Lenders of Consolidated bank and the East African Cables will have to wait longer for the full repayment of their debts.
East African Cables and it’s parent company have announced a debt restructuring deal that pushes the maturity of its 3.5 billion shillings debt by ten years.
Consolidated Bank has announced that maturity of its 2 billion shillings medium-term bond has been pushed forward by three months to allow the National Treasury to inject more capital.
Tran-century which is a multi-sectoral investor in the country has run into financial headwinds in the recent past due to poor investment decisions.
The company burnt billions of shillings when it was part of the concessionaire that was managing the Uganda-Kenya railway line.
The debt re-organization plan has reduced the group’s debt by 44 percent.
The company did not divulge more details on whether its lenders have agreed to the new terms of the loan and what impact it will have on interest rates accumulation.
The Standard Chartered Bank of Kenya is the cable manufacturer’s biggest lender according to the group’s financial report.
Last year, the company announced that it was shopping for a financial consultant to help it in reorganizing its books, after its external auditors KPMG cast doubt on the company’s ability to continue as a going concern.

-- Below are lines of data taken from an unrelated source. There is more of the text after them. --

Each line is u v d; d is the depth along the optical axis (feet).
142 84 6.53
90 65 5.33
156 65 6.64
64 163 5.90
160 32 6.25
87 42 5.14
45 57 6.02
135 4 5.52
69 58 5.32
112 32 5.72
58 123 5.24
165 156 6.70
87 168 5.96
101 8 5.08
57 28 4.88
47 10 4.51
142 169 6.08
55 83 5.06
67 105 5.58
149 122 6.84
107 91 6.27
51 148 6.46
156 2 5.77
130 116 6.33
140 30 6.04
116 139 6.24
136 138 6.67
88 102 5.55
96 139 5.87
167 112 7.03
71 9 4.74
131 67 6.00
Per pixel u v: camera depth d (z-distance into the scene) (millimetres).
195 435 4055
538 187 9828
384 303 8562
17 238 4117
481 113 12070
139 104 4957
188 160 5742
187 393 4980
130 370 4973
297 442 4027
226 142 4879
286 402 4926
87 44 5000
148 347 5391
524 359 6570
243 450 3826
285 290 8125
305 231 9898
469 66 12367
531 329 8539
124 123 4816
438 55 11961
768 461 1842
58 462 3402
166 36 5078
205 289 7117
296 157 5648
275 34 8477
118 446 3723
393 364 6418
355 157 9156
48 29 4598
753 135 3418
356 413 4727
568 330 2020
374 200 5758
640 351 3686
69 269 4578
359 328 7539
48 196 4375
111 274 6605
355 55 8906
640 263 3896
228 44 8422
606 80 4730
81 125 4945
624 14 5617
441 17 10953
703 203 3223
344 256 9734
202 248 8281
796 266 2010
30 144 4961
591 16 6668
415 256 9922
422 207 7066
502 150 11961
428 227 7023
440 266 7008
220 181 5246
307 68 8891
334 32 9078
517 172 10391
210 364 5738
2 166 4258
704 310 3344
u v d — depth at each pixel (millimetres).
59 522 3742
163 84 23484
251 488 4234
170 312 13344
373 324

Elsewhere, Consolidated Bank has announced that its debt maturity has been pushed forward by three months its 2 billion shilling medium-term note to allow national treasury to inject more capital.
The lender says its seven-year bond, which was issued in 2012 to shore up the bank’s capital will now mature on October 22 under the same terms with additional interest payments for the extension.
Consolidated Bank is 85 percent owned by the National Treasury, and it is one of the state enterprises earmarked for privatization.